The following are good walk-throughs that introduce ggplot2:

• r4ds: data-vis chapter.
• Perhaps the most compact “walk-through” style resource.
• The ggplot2 book, Chapter 2.
• A bit more comprehensive “walk-through” style resource.
• Section 1.2 introduces the actual grammar components.

Here are some other resources you might find useful:

## 0.4 Participation

To get participation points for today, we’ll be filling out the cm006-exercise.Rmd file, and adding it to your participation repo.

Let’s get set up:

1. To download the file the easy way, just click the upper-right drop-down menu of the html version of the file.
2. Download the .Rmd version to your local participation repo.
3. Open the .Rmd file, and change the output type to html_document, keeping the .md file, too.
4. Optional, but recommended: Stage and commit the Rmd file (you can do this through RStudio).
• You can still get participation marks by uploading the final files to GitHub.

# 1 Orientation to statistical graphics

## 1.1 Learning Objectives

By the end of this lesson, students are expected to be able to:

• Identify the plotting framework available in R
• Have a sense of why we’re learning the ggplot2 tool
• Have a sense of the importance of statistical graphics in communicating information

## 1.2 Discussion

There are three main ways you can produce graphics in R. In order of inception, they are

• base R
• lattice (an R package)
• ggplot2 (an R package)
• Part of the tidyverse

Why ggplot2?

• once fluent, can make most plots up to publication quality standard very quickly.
• has theoretical underpinning in the “layered grammar of graphics”, which is described in the book by Leland Wilkinson.

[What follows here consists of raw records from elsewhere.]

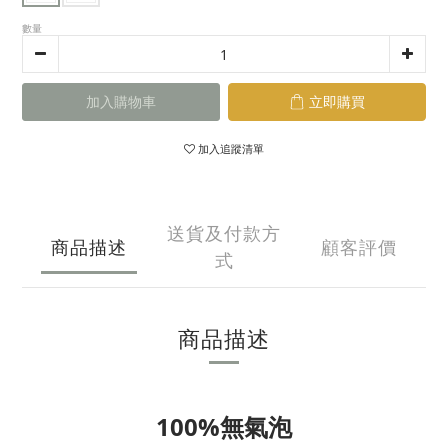
數量
加入購物車
立即購買
加入追蹤清單
送貨及付款方
商品描述
顧客評價
式
商品描述
100%無氣泡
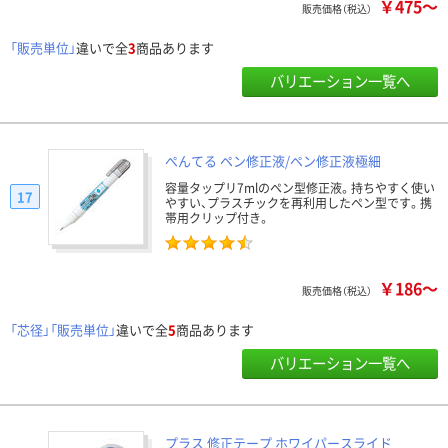
￥475～
販売価格（税込）
「販売単位」
違いで全
3
商品あります
バリエーション一覧へ
ぺんてる ペン修正液/ペン修正液極細
容量タップリ7mlのペン型修正液。持ちやすく使い
17
やすい、プラスチックを再利用したペン型です。携
帯用クリップ付き。
￥186～
販売価格（税込）
「芯径」「販売単位」
違いで全
5
商品あります
バリエーション一覧へ
プラス 修正テープ ホワイパースライド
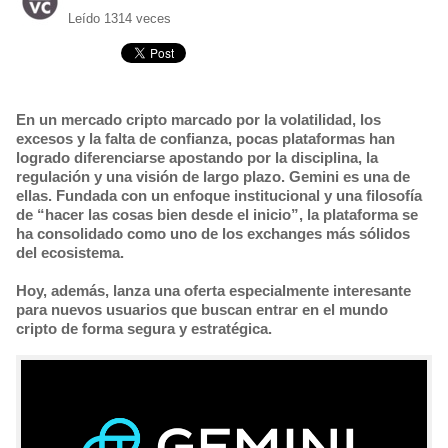
Leído 1314 veces
En un mercado cripto marcado por la volatilidad, los
excesos y la falta de confianza, pocas plataformas han
logrado diferenciarse apostando por la disciplina, la
regulación y una visión de largo plazo. Gemini es una de
ellas. Fundada con un enfoque institucional y una filosofía
de “hacer las cosas bien desde el inicio”, la plataforma se
ha consolidado como uno de los exchanges más sólidos
del ecosistema.
Hoy, además, lanza una oferta especialmente interesante
para nuevos usuarios que buscan entrar en el mundo
cripto de forma segura y estratégica.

Stackoverflow was my main source of learning. Google what you’re trying to do, and persevere. You can do it.

• A picture is worth 1000 words
• More philosophy on graphics
• Comparing base R/lattice/ggplot2
• The learning curve

# 2 The grammar of graphics

## 2.1 Learning Objectives

By the end of this lesson, students are expected to be able to:

• Identify the seven components of the grammar of graphics underlying ggplot2
• Have a sense of what the seven components are

## 2.2 Discussion

Leland Wilkinson lays out the grammar of graphics in his book.

They define the “space of statistical graphics”.

The grammar components, adapted to ggplot2 (gg = grammar of graphics), where the bold ones are necessary to specify for every plot:

• Data
• Aesthetic mappings
• Geometric objects
• Scales
• Statistical transformations
• Coordinate system
• Facet specification

# 3 Plotting with x and y aesthetics

## 3.1 Learning Objectives

This live-coding-based lesson focusses on:

• using the x and y aesthetic mappings, while
• using different geometric objects to explore various plot “types”.

By the end of this lesson, students are expected to be able to:

• Create a variety of “plot types” using ggplot2 under the following situations:
• two numeric variables
• one numeric variable
• one numeric, one categorical variable

## 3.2 Demonstration

Note: We’ll be jumping straight into the ggplot() function, instead of the more limited qplot() function.

Follow along with the cm006-exercise.Rmd file we downloaded earlier.